Amo queste parole astratte o forse non proprio astratte. Le uso, a volte. Qui
fa fede il contesto. Meglio di tutto sarebbe, certo, evocarle all'interno di un
testo poetico senza davvero "pronunciarle". Ma dato il fatto che un
poeta non può creare pura evocazione, non vi è nulla di fondamentalmente
errato in queste parole tra gli elementi contestuali più specifici di un
testo. Non mi piacciono le regole nella poesia. Nessun tipo di regole. E dacchè
la democraticità del fare poetico non esclude niente, non è questione
di classe. La lingua non appartiene a una classe in particolare. Appartiene a
ogni classe. E così è con le singole parole specifiche. Sta tutto
in ciò che il singolo poeta fa con le parole. D. La poesia ha
la capacità alchemica di dare corpo all'incanto e all'utopia di generare
amore e energia vitale anche dal mucchio di orrori apocalittici in cui siamo immersi.
È questo il valore umano e sociale, oggi in particolare, della poesia:
ricostruire vita anche dove tutto tende a essere sempre più distrutto?

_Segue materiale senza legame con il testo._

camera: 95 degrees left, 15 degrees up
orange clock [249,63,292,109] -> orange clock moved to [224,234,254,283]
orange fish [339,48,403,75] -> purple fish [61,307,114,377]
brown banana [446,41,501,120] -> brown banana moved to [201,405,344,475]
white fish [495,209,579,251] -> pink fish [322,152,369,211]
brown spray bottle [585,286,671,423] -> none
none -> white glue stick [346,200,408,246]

R.
Questi sono certamente i valori particolari della poesia odierna. Quale arte dell'Inizio,
la poesia prende su di sé la memoria ma si situa al centro del caos distruttivo
ed essendo il suo battito quello del cuore, ed essendo che le parole sgorgano
dalle viscere e tra i più sofferenti ed offesi della società, dalle
loro lacrime e dai loro sogni di felicità, la poesia, dici tu giustamente,
è uno strumento grandioso della ricostruzione dell'essere umano nel momento
contemporaneo di negazione e di isolamento e di disincanto.

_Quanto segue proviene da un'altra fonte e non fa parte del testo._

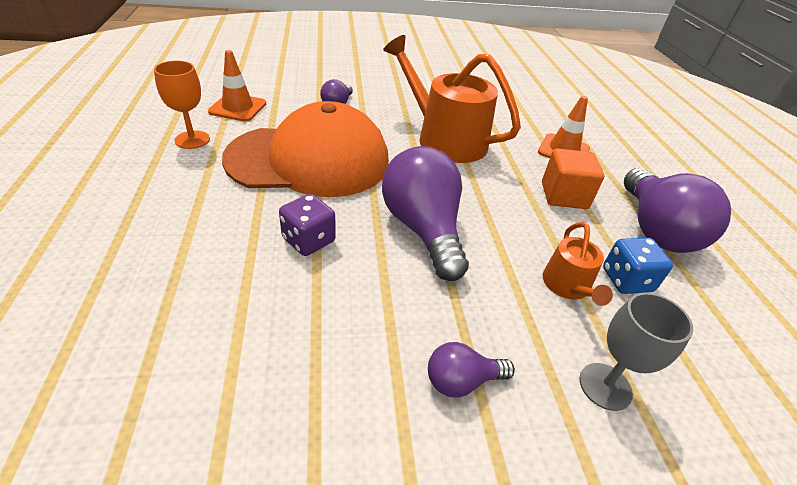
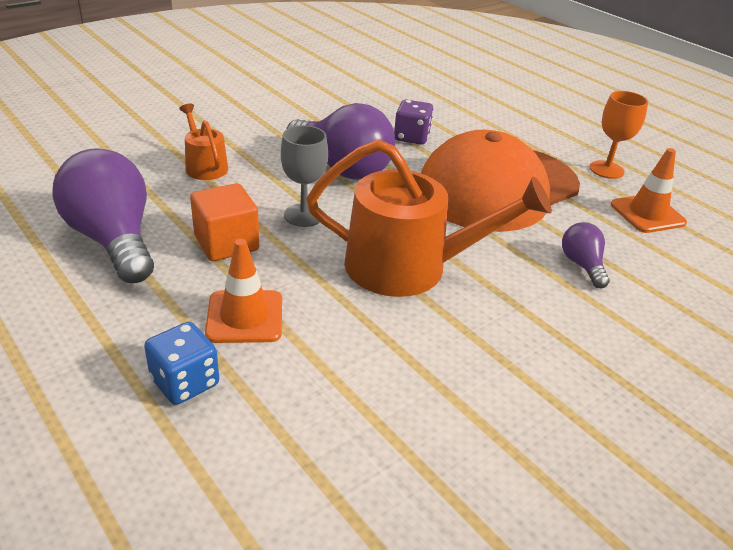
camera: 150 degrees right, 5 degrees down
purple light bulb [428,342,515,398] -> none
grey goblet [579,292,693,411] -> grey goblet moved to [281,125,328,227]
blue dice [603,238,673,294] -> blue dice moved to [144,322,219,405]

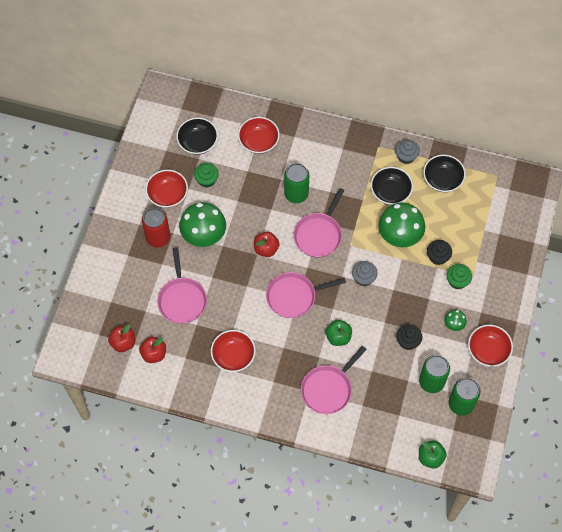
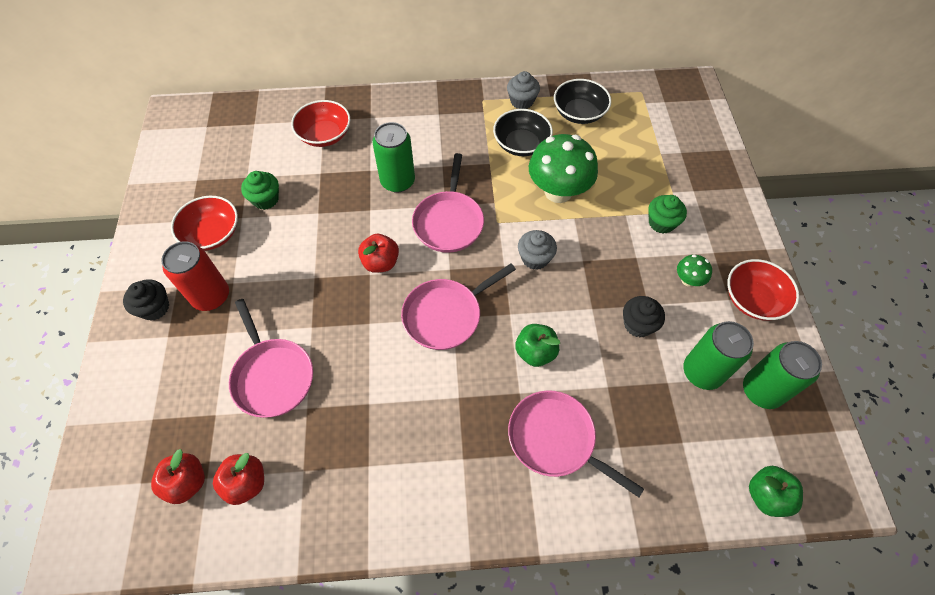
camera: 20 degrees left, 5 degrees down
black bowl [176,117,218,155] -> none
green mushroom [179,202,226,247] -> none
red bowl [211,330,256,372] -> none
pink pan [301,346,367,414] -> pink pan turned 105 degrees clockwise [508,390,644,497]
black cupcake [427,240,452,265] -> black cupcake moved to [123,279,169,321]

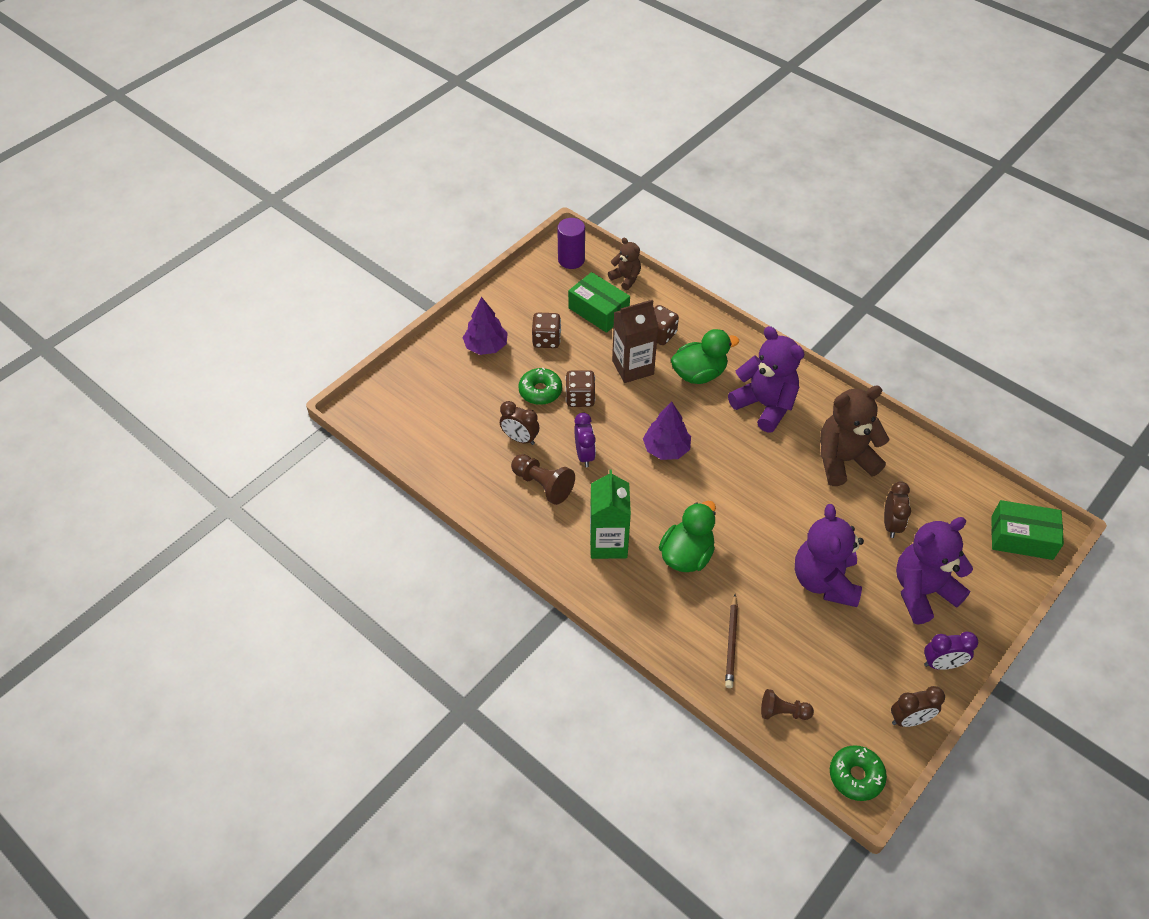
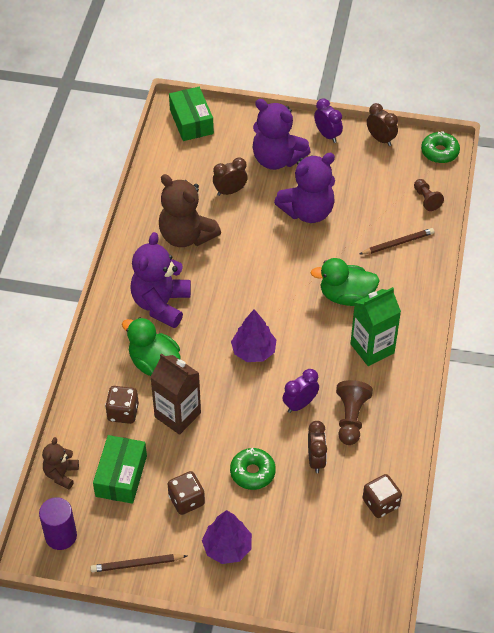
camera: 120 degrees left, 0 degrees up
brown dice [565,370,595,407] -> brown dice moved to [363,474,402,518]
none -> brown pencil [91,554,187,572]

Adam Vaccaro, poeta e critico nato in Molise nel 1940, vive a Milano. Ha pubblicato:
La vita nonostante, Studio d'Autore, Milano 1978; Strappi e frazioni,
Libroitaliano, Ragusa 1997; La casa sospesa, Novi Ligure 2003; e la raccolta
antologica La piuma e l'artiglio, Editoria&spettacolo, Roma 2006. Tra le
pubblicazioni d'arte: Spazi e tempi del fare, con acrilici di Romolo Calciati
e prefazioni di Eleonora Fiorani e Gio Ferri, Studio Karon, Novara 2002; Sontuosi
accessi - superbo sole, con disegni di Ibrahim Kodra, Signum edizioni d'arte,
Milano 2003; Labirinti e capricci della passione, con acrilici e tecniche
miste di Romolo Calciati e prefazione di Mario Lunetta, Milanocosa, Milano 2005.

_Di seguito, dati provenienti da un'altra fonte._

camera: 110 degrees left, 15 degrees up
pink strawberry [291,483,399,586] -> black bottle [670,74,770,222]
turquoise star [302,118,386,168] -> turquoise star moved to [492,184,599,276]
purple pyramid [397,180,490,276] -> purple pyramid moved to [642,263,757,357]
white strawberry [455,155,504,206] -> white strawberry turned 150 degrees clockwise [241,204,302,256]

Con Giuliano Zosi e altri musicisti, che hanno scritto brani ispirati da sue poesie,
ha realizzato concerti di musica e poesia. È presente in molti Siti on-line e
raccolte antologiche e collabora a riviste e giornali con testi poetici e saggi
critici. Per quest'ultimo versante, ha pubblicato Ricerche e forme di Adiacenza,
Asefi Terziaria, Milano 2001, Premio nel 2001 del Laboratorio delle Arti di Milano,
sez. saggistica. È tra i saggisti del Gruppo redazionale che ha curato, insieme
a Gabriela Fantato, Sotto la superficie - quaderno di approfondimento sulla
poesia contemporanea de "La Mosca di Milano", Bocca Editori, Milano 2004. Ha fondato
e presiede Milanocosa (www.milanocosa.it,), Associazione Culturale con cui ha
realizzato numerose iniziative. Tra queste: "Scritture/Realtà - Linguaggi e discipline
a confronto", di cui ha curato con Rosemary L. Porta gli Atti, Milanocosa
2003; "Bunker Poetico" in collaborazione con M. N. Rotelli alla 49a Biennale d'Arte
di Venezia, giugno 2001, di cui ha curato con G. Guidetti la raccolta Poesia
in azione, Milanocosa, Milano 2002; la 1^ Carovana Nazionale di Poesia e Musica
(21-31 marzo 2003), promossa e coordinata con Anna Santoro e Maria Jatosti; evento
col patrocinio del presidente della Repubblica e dell'UNESCO in corrispondenza
della Giornata Mondiale della Poesia del 2003. Ha curato con F. Squatriti 7
parole del mondo contemporaneo, libro di Poesia, Arti visive, Musica e altre
discipline, Milanocosa ed ExCogita, Milano 2005.